Do all of these hurdles mean that striving to build quantum computers is a fruitless pursuit? Not necessarily. While progress towards building bigger, more powerful quantum computers has been slow, it is still being made. Just last year, D-Wave Systems revealed the first quantum processor with more than 1,000 qubits (3). While a far cry from the billions of bits that can be stored by the typical computer, it represents an impressive leap compared to the 3 qubit quantum computers created in the late 90s and early 2000s. So what will the future of quantum computers look like? If the history of classical computers is any indication, one would expect governments, universities, and very specific business interests to make use of the current generation of quantum computers, which are still quite bulky and require considerable space and resources.
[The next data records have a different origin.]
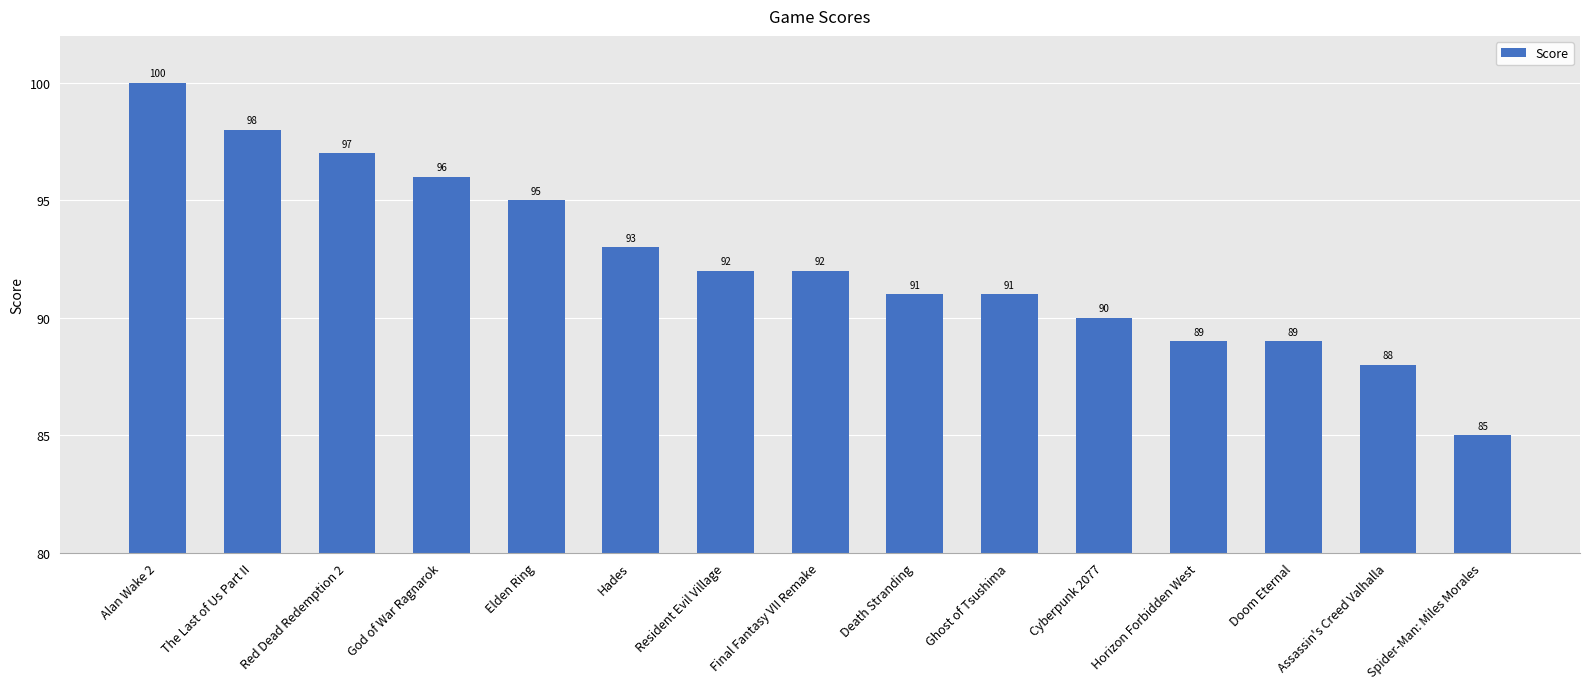

What value does the data have at Elden Ring, to the nearest 5?

95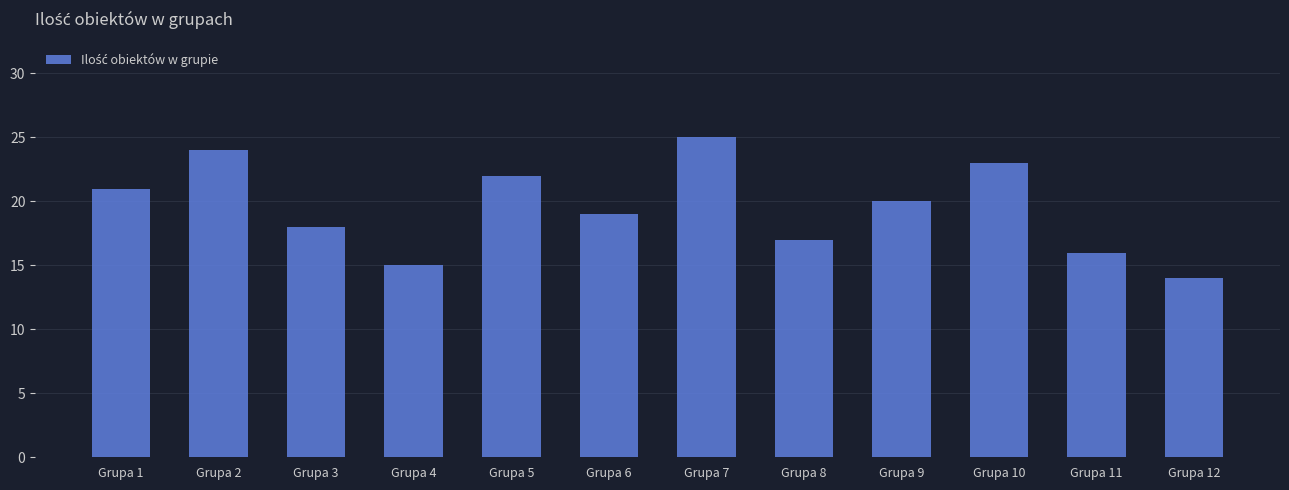

At which label does the data first exceed 20?

Grupa 1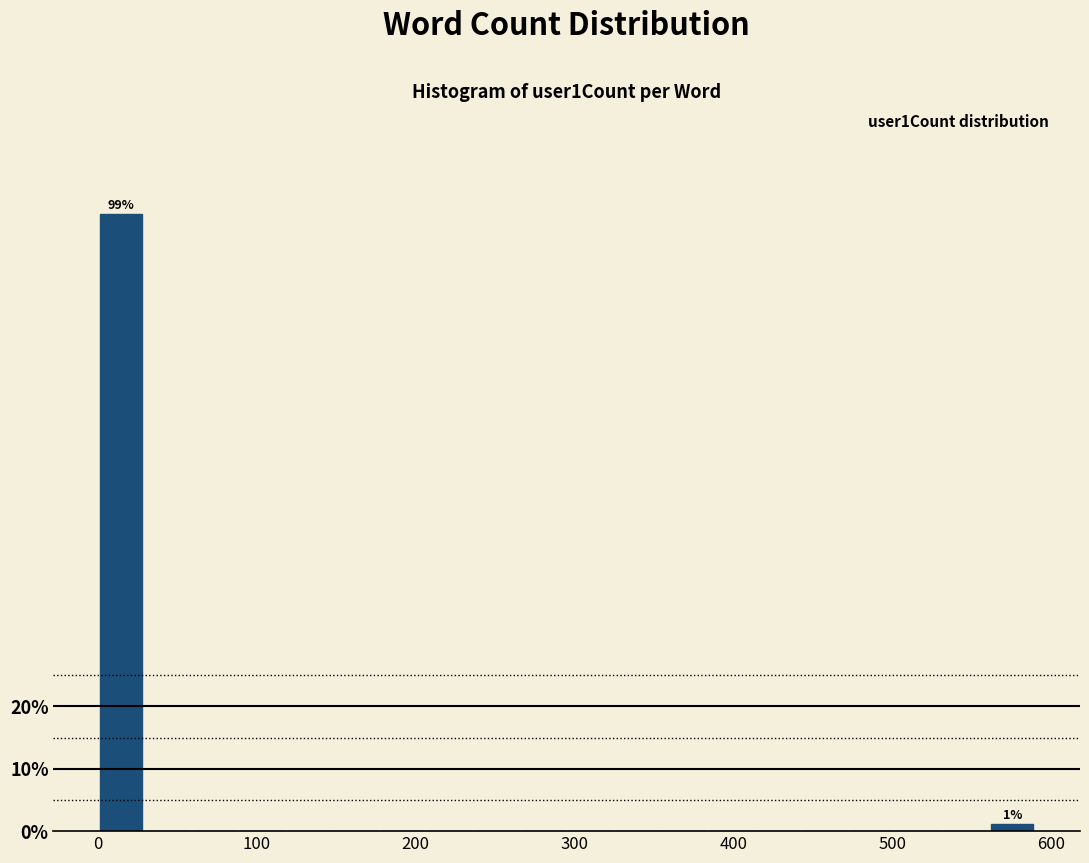

Read against the x-axis, roughly where is the centre of the tallest bar?

10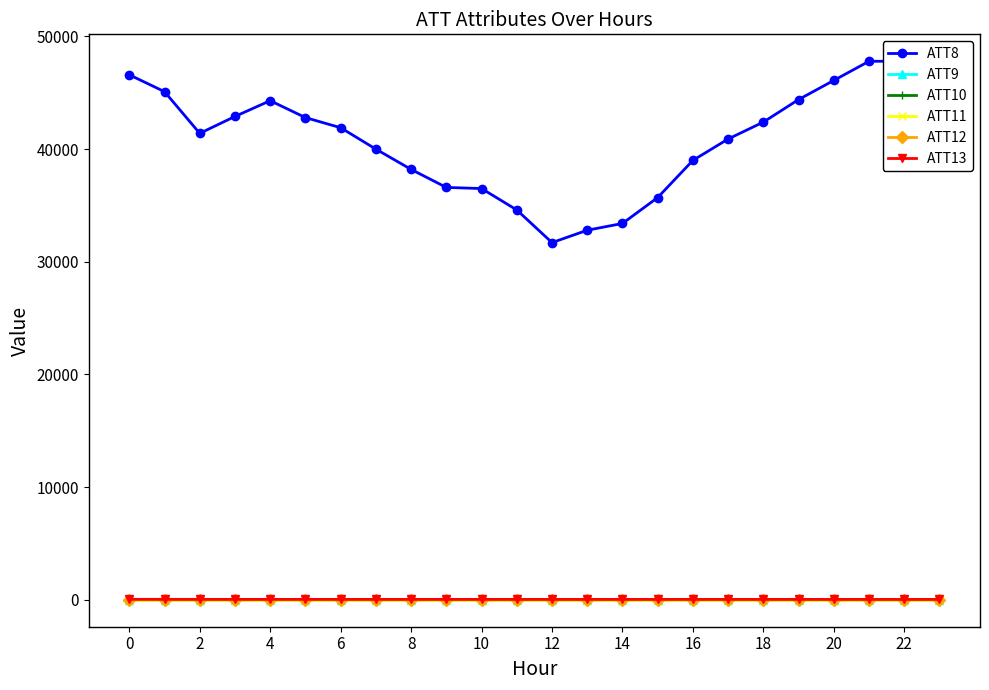

True or false: ATT8 has more than 0 interior local peaks.

True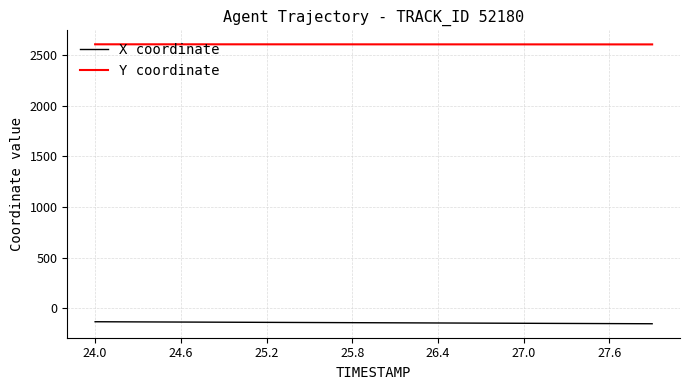

What is the maximum value shown in the chart?

2607.2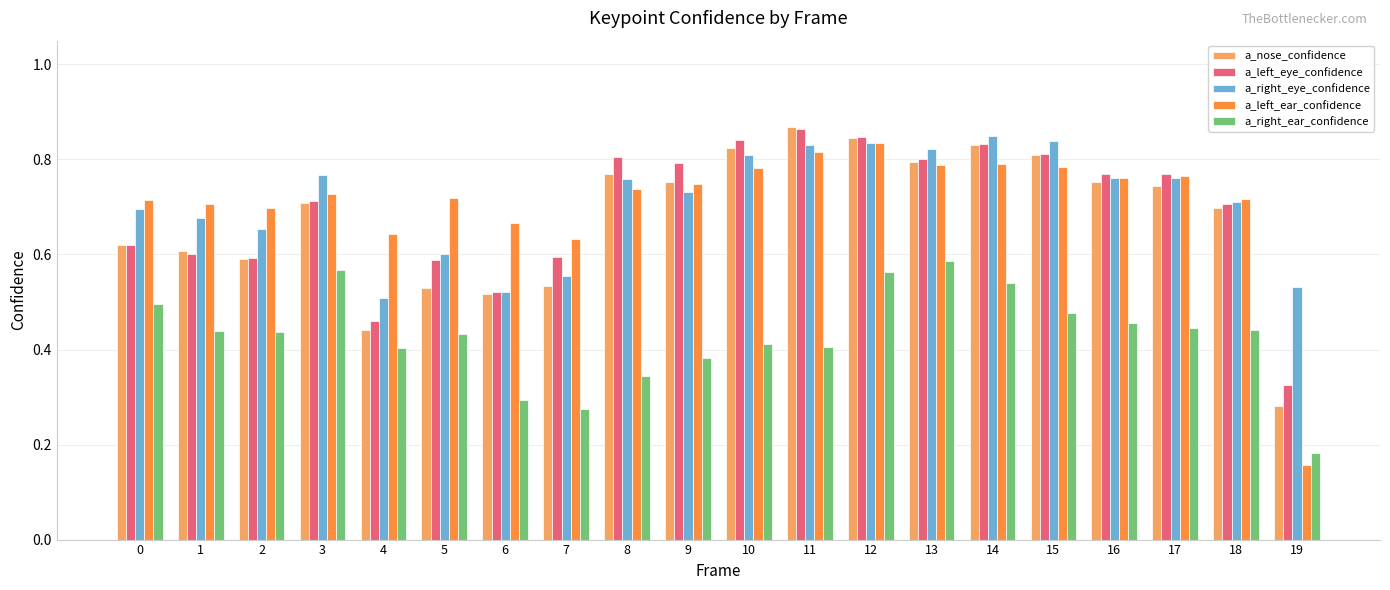

The value of a_right_ear_confidence at 2 is 0.4. True or false?

True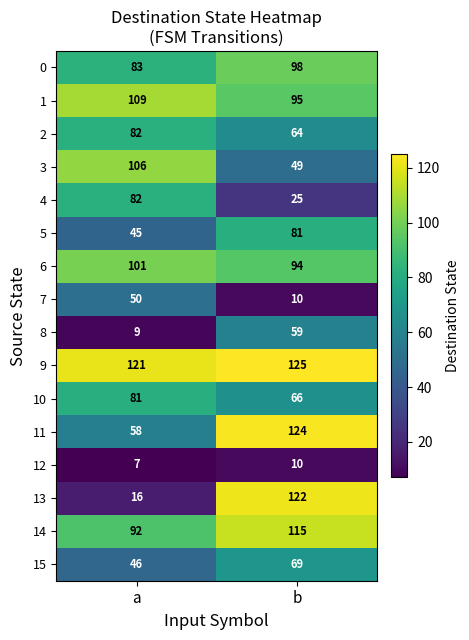

Where is 5 nearest to the value 63?

a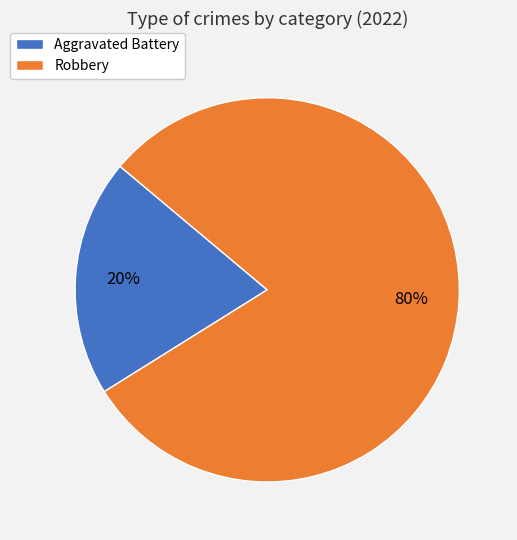

Which category has the smallest portion of the pie?

Aggravated Battery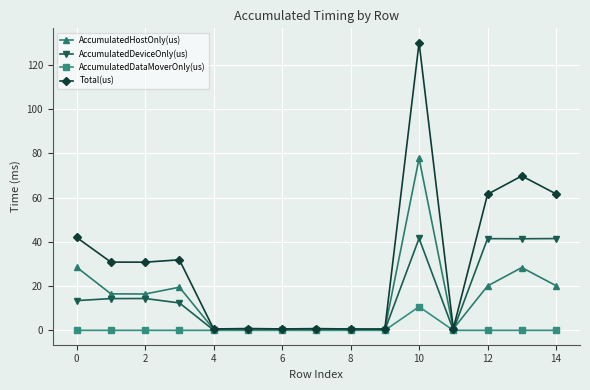

How many data points in Total(us) are less than 30?

7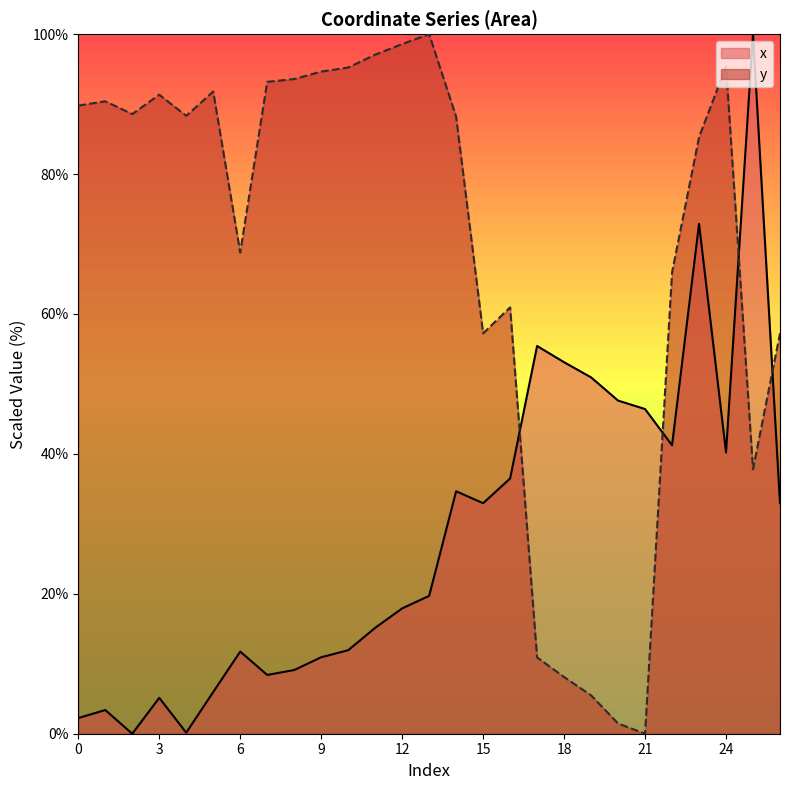

What are all the series names shown in the legend?

x, y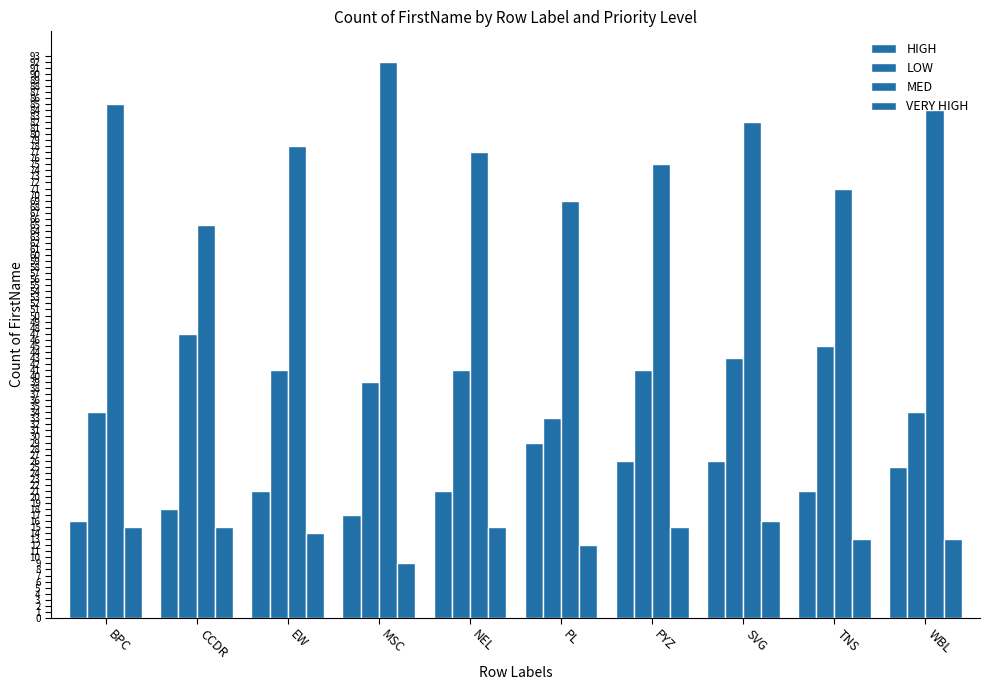

Which category has the lowest value across all series?

MSC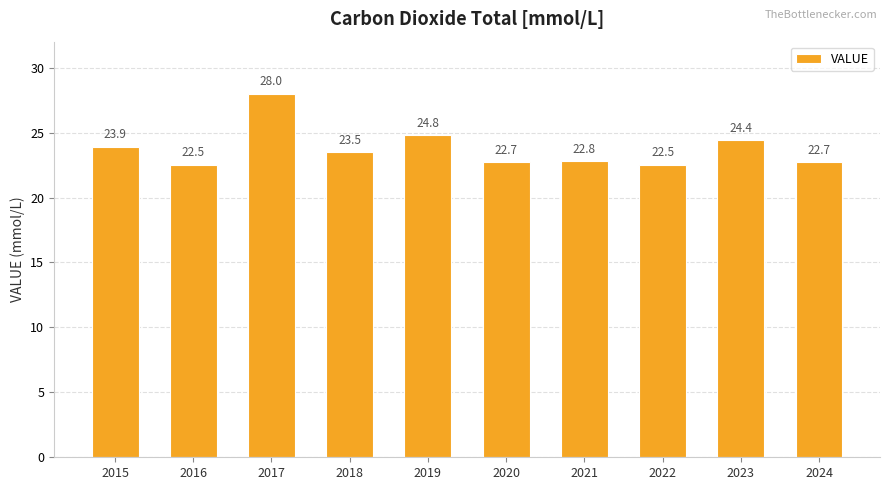

Approximately how many times larger is the value at 2021 compared to 2023?

0.9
As quantum computer hardware manufacturers become better at building components and more programmers learn about and develop for quantum computers, quantum computers may eventually find use in the hands of the average consumer and businesses. It is still uncertain as to how the average users will access quantum computers. Since qubits require temperatures near absolute zero and high levels of stability and isolation to effectively utilize quantum effects, it may be untenable to perform quantum computations on a personal computer. Barring developments that allow quantum computers to function at room temperatures in everyday conditions, it seems more likely that consumers will have access to quantum computers through the cloud. Rather than trying to build a quantum chip that can be integrated into personal computers, it may be easier to set up data centers with thousands of quantum computers the use of which can be bought and distributed as needed by users. We are already seeing groups like IBM giving users access to quantum computer by allowing them to remote access their systems (4).
(1) Altepeter, Joseph B. "A Tale of Two Qubits: How Quantum Computers Work." Ars Technica. Conde Nast, 18 Jan. 2010. Web. 20 July 2016.
(2) "The Mathematical Trick That Helped Smash The Record For The Largest Number Ever Factorised By A..." Medium. A Medium Corporation, 02 Dec. 2014. Web. 22 July 2016.
(3) D-Wave. "Breaks the 1000 Qubit Quantum Computing Barrier." Dwavesys. D-Wave Systems, 22 June 2015. Web. 21 July 2016.
(4) IBM. IBM Makes Quantum Computing Available on IBM Cloud to Accelerate Innovation. IBM.com. International Business Machines Corporation, 4 May 2016. Web. 21 July 2016.